# Zadanie:
Przepisz w całości prolog o pomyśle objechania Polski rowerem, nie zmieniając w nim ani jednego znaku.

# Fragment tekstu:
___

Prolog

Przeczytaj relację z wyprawy, która była przygotowaniem do projektu właściwego

Wszystko zaczęło się na dalekiej północy bardzo, bardzo dawno temu…

Tak mogłaby się zaczynać jedna z bajek, które opowiadamy dzieciom z pomocą naszej magicznej skrzynki i teatru ilustracji. Dobrze wiemy, że wszystkie dzieci kochają bajki, a ponieważ  wszyscy dorośli byli kiedyś dziećmi, mamy nadzieję, że tym chętniej posłuchacie teraz naszej historii.

Kilka miesięcy temu, grzejąc dłonie przy herbacie, gdzieś daleko w Iranie wpadłyśmy na pomysł przejechania rowerem dookoła Polski. Okazało się, że obie podróżowałyśmy po świecie, by poznawać ludzi i kultury często bardzo odmienne od naszej. W naszym odczuciu były intrygujące i piękne. Im bardziej były egzotyczne, tym mocniej nas pociągały.  A Polska? Co wiemy o własnym kraju? O przyrodzie, kulturze i ciekawych miejscach do odwiedzenia. Zgodnie uznałyśmy, że obie wiemy zbyt mało. Postanowiłyśmy więc to zmienić. Bo czasem trzeba pojechać bardzo daleko, żeby odkryć piękno tego, co znajduje się blisko nas. No tak- jechać, ale gdzie dokładnie? Potrzebny był nam plan: co dokładnie chcemy zobaczyć i poznać. Odpowiedź była prosta: WSZYSTKO.  I dlatego właśnie zdecydowałyśmy się przejechać Polskę dookoła.

___

# Udostępnione dane:
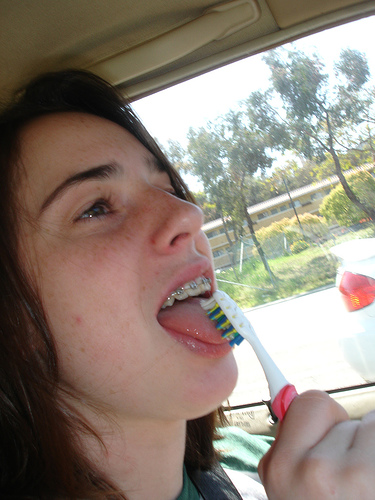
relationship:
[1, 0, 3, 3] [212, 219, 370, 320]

___

# Odpowiedź:
Prolog

Przeczytaj relację z wyprawy, która była przygotowaniem do projektu właściwego

Wszystko zaczęło się na dalekiej północy bardzo, bardzo dawno temu…

Tak mogłaby się zaczynać jedna z bajek, które opowiadamy dzieciom z pomocą naszej magicznej skrzynki i teatru ilustracji. Dobrze wiemy, że wszystkie dzieci kochają bajki, a ponieważ  wszyscy dorośli byli kiedyś dziećmi, mamy nadzieję, że tym chętniej posłuchacie teraz naszej historii.

Kilka miesięcy temu, grzejąc dłonie przy herbacie, gdzieś daleko w Iranie wpadłyśmy na pomysł przejechania rowerem dookoła Polski. Okazało się, że obie podróżowałyśmy po świecie, by poznawać ludzi i kultury często bardzo odmienne od naszej. W naszym odczuciu były intrygujące i piękne. Im bardziej były egzotyczne, tym mocniej nas pociągały.  A Polska? Co wiemy o własnym kraju? O przyrodzie, kulturze i ciekawych miejscach do odwiedzenia. Zgodnie uznałyśmy, że obie wiemy zbyt mało. Postanowiłyśmy więc to zmienić. Bo czasem trzeba pojechać bardzo daleko, żeby odkryć piękno tego, co znajduje się blisko nas. No tak- jechać, ale gdzie dokładnie? Potrzebny był nam plan: co dokładnie chcemy zobaczyć i poznać. Odpowiedź była prosta: WSZYSTKO.  I dlatego właśnie zdecydowałyśmy się przejechać Polskę dookoła.